**TASK REQUIREMENTS:** Nothing but an exact copy of the data should be output.

START DATASET RECORDS

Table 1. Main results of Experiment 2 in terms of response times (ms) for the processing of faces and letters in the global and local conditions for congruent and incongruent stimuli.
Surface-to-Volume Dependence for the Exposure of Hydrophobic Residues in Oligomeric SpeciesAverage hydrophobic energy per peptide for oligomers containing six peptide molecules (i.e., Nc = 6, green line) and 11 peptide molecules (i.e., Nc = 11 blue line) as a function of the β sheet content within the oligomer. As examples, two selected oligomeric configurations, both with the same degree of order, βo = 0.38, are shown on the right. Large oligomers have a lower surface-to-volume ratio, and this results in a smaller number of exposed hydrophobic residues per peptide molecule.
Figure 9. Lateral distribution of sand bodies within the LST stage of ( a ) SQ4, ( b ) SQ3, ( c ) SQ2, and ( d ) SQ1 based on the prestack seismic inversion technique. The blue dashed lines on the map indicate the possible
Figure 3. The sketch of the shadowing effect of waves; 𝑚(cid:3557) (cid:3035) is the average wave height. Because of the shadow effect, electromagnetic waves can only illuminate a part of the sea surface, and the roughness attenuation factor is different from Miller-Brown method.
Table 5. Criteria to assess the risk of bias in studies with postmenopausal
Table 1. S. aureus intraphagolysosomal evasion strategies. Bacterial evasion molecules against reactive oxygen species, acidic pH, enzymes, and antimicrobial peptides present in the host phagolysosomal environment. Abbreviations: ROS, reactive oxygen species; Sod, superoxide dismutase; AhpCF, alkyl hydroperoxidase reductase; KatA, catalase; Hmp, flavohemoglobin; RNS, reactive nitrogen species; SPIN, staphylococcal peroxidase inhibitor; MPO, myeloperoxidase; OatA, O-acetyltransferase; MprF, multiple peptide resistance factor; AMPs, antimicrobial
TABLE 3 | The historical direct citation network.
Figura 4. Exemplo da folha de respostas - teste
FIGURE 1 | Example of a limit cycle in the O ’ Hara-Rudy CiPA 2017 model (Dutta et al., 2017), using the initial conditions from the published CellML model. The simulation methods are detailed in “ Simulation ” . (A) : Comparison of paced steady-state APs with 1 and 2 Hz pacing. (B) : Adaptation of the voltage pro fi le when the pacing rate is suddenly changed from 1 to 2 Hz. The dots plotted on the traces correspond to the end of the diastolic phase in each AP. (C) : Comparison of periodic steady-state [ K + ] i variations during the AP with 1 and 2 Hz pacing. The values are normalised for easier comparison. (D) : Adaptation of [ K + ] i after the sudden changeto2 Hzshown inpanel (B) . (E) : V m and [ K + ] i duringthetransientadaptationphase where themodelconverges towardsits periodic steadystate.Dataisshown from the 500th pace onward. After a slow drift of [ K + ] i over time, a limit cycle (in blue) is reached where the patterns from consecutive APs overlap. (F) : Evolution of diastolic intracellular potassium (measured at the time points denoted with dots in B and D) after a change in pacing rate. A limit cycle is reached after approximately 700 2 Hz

END DATASET RECORDS

**FINISHED EXERCISE:**
Table 1. Main results of Experiment 2 in terms of response times (ms) for the processing of faces and letters in the global and local conditions for congruent and incongruent stimuli.
Surface-to-Volume Dependence for the Exposure of Hydrophobic Residues in Oligomeric SpeciesAverage hydrophobic energy per peptide for oligomers containing six peptide molecules (i.e., Nc = 6, green line) and 11 peptide molecules (i.e., Nc = 11 blue line) as a function of the β sheet content within the oligomer. As examples, two selected oligomeric configurations, both with the same degree of order, βo = 0.38, are shown on the right. Large oligomers have a lower surface-to-volume ratio, and this results in a smaller number of exposed hydrophobic residues per peptide molecule.
Figure 9. Lateral distribution of sand bodies within the LST stage of ( a ) SQ4, ( b ) SQ3, ( c ) SQ2, and ( d ) SQ1 based on the prestack seismic inversion technique. The blue dashed lines on the map indicate the possible
Figure 3. The sketch of the shadowing effect of waves; 𝑚(cid:3557) (cid:3035) is the average wave height. Because of the shadow effect, electromagnetic waves can only illuminate a part of the sea surface, and the roughness attenuation factor is different from Miller-Brown method.
Table 5. Criteria to assess the risk of bias in studies with postmenopausal
Table 1. S. aureus intraphagolysosomal evasion strategies. Bacterial evasion molecules against reactive oxygen species, acidic pH, enzymes, and antimicrobial peptides present in the host phagolysosomal environment. Abbreviations: ROS, reactive oxygen species; Sod, superoxide dismutase; AhpCF, alkyl hydroperoxidase reductase; KatA, catalase; Hmp, flavohemoglobin; RNS, reactive nitrogen species; SPIN, staphylococcal peroxidase inhibitor; MPO, myeloperoxidase; OatA, O-acetyltransferase; MprF, multiple peptide resistance factor; AMPs, antimicrobial
TABLE 3 | The historical direct citation network.
Figura 4. Exemplo da folha de respostas - teste
FIGURE 1 | Example of a limit cycle in the O ’ Hara-Rudy CiPA 2017 model (Dutta et al., 2017), using the initial conditions from the published CellML model. The simulation methods are detailed in “ Simulation ” . (A) : Comparison of paced steady-state APs with 1 and 2 Hz pacing. (B) : Adaptation of the voltage pro fi le when the pacing rate is suddenly changed from 1 to 2 Hz. The dots plotted on the traces correspond to the end of the diastolic phase in each AP. (C) : Comparison of periodic steady-state [ K + ] i variations during the AP with 1 and 2 Hz pacing. The values are normalised for easier comparison. (D) : Adaptation of [ K + ] i after the sudden changeto2 Hzshown inpanel (B) . (E) : V m and [ K + ] i duringthetransientadaptationphase where themodelconverges towardsits periodic steadystate.Dataisshown from the 500th pace onward. After a slow drift of [ K + ] i over time, a limit cycle (in blue) is reached where the patterns from consecutive APs overlap. (F) : Evolution of diastolic intracellular potassium (measured at the time points denoted with dots in B and D) after a change in pacing rate. A limit cycle is reached after approximately 700 2 Hz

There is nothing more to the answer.